— BRIEF —
In full and without alteration, output each record given here.
----------------
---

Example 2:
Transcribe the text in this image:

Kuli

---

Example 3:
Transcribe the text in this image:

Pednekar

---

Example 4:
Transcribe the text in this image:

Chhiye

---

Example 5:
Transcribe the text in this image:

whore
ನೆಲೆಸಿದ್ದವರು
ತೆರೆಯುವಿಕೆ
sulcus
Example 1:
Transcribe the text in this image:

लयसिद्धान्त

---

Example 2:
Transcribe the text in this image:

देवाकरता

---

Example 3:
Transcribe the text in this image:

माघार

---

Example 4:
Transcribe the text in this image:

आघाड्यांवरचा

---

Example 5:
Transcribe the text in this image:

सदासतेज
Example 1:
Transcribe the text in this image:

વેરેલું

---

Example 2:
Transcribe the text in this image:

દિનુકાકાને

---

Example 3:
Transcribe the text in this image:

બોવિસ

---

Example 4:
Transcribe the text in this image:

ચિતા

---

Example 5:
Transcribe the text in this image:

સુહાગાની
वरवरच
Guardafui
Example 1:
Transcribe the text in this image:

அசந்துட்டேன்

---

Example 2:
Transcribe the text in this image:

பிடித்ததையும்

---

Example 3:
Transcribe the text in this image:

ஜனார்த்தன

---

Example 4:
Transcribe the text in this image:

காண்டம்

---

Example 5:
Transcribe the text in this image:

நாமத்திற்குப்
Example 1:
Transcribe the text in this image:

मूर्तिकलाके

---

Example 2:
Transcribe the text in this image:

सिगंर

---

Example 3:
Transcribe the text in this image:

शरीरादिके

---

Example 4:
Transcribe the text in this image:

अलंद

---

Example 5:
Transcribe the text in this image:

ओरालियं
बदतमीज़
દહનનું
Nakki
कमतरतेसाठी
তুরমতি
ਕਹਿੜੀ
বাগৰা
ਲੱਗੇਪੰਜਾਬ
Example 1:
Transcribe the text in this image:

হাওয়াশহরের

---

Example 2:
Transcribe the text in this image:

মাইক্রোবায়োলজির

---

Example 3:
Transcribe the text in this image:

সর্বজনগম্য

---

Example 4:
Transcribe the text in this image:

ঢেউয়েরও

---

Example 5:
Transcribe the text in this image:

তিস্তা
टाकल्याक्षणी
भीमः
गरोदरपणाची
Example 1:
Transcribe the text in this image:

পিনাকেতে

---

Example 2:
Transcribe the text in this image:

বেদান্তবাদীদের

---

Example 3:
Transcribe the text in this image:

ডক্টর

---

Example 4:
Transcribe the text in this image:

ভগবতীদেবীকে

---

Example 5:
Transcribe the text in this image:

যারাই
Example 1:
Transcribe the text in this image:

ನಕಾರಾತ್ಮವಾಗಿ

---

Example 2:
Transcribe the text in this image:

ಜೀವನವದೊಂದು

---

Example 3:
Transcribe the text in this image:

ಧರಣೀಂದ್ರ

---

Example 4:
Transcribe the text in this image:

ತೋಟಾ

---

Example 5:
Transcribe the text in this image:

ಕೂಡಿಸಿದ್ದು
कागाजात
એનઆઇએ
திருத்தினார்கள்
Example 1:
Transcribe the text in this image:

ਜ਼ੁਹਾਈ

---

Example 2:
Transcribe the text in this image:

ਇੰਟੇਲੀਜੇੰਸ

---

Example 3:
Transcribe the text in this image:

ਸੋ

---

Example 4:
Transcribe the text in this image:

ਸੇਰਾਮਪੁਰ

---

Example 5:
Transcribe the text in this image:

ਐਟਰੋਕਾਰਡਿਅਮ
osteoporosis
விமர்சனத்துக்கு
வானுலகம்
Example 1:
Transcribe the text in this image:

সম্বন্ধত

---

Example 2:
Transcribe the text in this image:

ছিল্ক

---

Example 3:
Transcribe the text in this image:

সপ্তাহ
----------------
— WRITTEN RESPONSE —
---

Example 2:
Transcribe the text in this image:

Kuli

---

Example 3:
Transcribe the text in this image:

Pednekar

---

Example 4:
Transcribe the text in this image:

Chhiye

---

Example 5:
Transcribe the text in this image:

whore
ನೆಲೆಸಿದ್ದವರು
ತೆರೆಯುವಿಕೆ
sulcus
Example 1:
Transcribe the text in this image:

लयसिद्धान्त

---

Example 2:
Transcribe the text in this image:

देवाकरता

---

Example 3:
Transcribe the text in this image:

माघार

---

Example 4:
Transcribe the text in this image:

आघाड्यांवरचा

---

Example 5:
Transcribe the text in this image:

सदासतेज
Example 1:
Transcribe the text in this image:

વેરેલું

---

Example 2:
Transcribe the text in this image:

દિનુકાકાને

---

Example 3:
Transcribe the text in this image:

બોવિસ

---

Example 4:
Transcribe the text in this image:

ચિતા

---

Example 5:
Transcribe the text in this image:

સુહાગાની
वरवरच
Guardafui
Example 1:
Transcribe the text in this image:

அசந்துட்டேன்

---

Example 2:
Transcribe the text in this image:

பிடித்ததையும்

---

Example 3:
Transcribe the text in this image:

ஜனார்த்தன

---

Example 4:
Transcribe the text in this image:

காண்டம்

---

Example 5:
Transcribe the text in this image:

நாமத்திற்குப்
Example 1:
Transcribe the text in this image:

मूर्तिकलाके

---

Example 2:
Transcribe the text in this image:

सिगंर

---

Example 3:
Transcribe the text in this image:

शरीरादिके

---

Example 4:
Transcribe the text in this image:

अलंद

---

Example 5:
Transcribe the text in this image:

ओरालियं
बदतमीज़
દહનનું
Nakki
कमतरतेसाठी
তুরমতি
ਕਹਿੜੀ
বাগৰা
ਲੱਗੇਪੰਜਾਬ
Example 1:
Transcribe the text in this image:

হাওয়াশহরের

---

Example 2:
Transcribe the text in this image:

মাইক্রোবায়োলজির

---

Example 3:
Transcribe the text in this image:

সর্বজনগম্য

---

Example 4:
Transcribe the text in this image:

ঢেউয়েরও

---

Example 5:
Transcribe the text in this image:

তিস্তা
टाकल्याक्षणी
भीमः
गरोदरपणाची
Example 1:
Transcribe the text in this image:

পিনাকেতে

---

Example 2:
Transcribe the text in this image:

বেদান্তবাদীদের

---

Example 3:
Transcribe the text in this image:

ডক্টর

---

Example 4:
Transcribe the text in this image:

ভগবতীদেবীকে

---

Example 5:
Transcribe the text in this image:

যারাই
Example 1:
Transcribe the text in this image:

ನಕಾರಾತ್ಮವಾಗಿ

---

Example 2:
Transcribe the text in this image:

ಜೀವನವದೊಂದು

---

Example 3:
Transcribe the text in this image:

ಧರಣೀಂದ್ರ

---

Example 4:
Transcribe the text in this image:

ತೋಟಾ

---

Example 5:
Transcribe the text in this image:

ಕೂಡಿಸಿದ್ದು
कागाजात
એનઆઇએ
திருத்தினார்கள்
Example 1:
Transcribe the text in this image:

ਜ਼ੁਹਾਈ

---

Example 2:
Transcribe the text in this image:

ਇੰਟੇਲੀਜੇੰਸ

---

Example 3:
Transcribe the text in this image:

ਸੋ

---

Example 4:
Transcribe the text in this image:

ਸੇਰਾਮਪੁਰ

---

Example 5:
Transcribe the text in this image:

ਐਟਰੋਕਾਰਡਿਅਮ
osteoporosis
விமர்சனத்துக்கு
வானுலகம்
Example 1:
Transcribe the text in this image:

সম্বন্ধত

---

Example 2:
Transcribe the text in this image:

ছিল্ক

---

Example 3:
Transcribe the text in this image:

সপ্তাহ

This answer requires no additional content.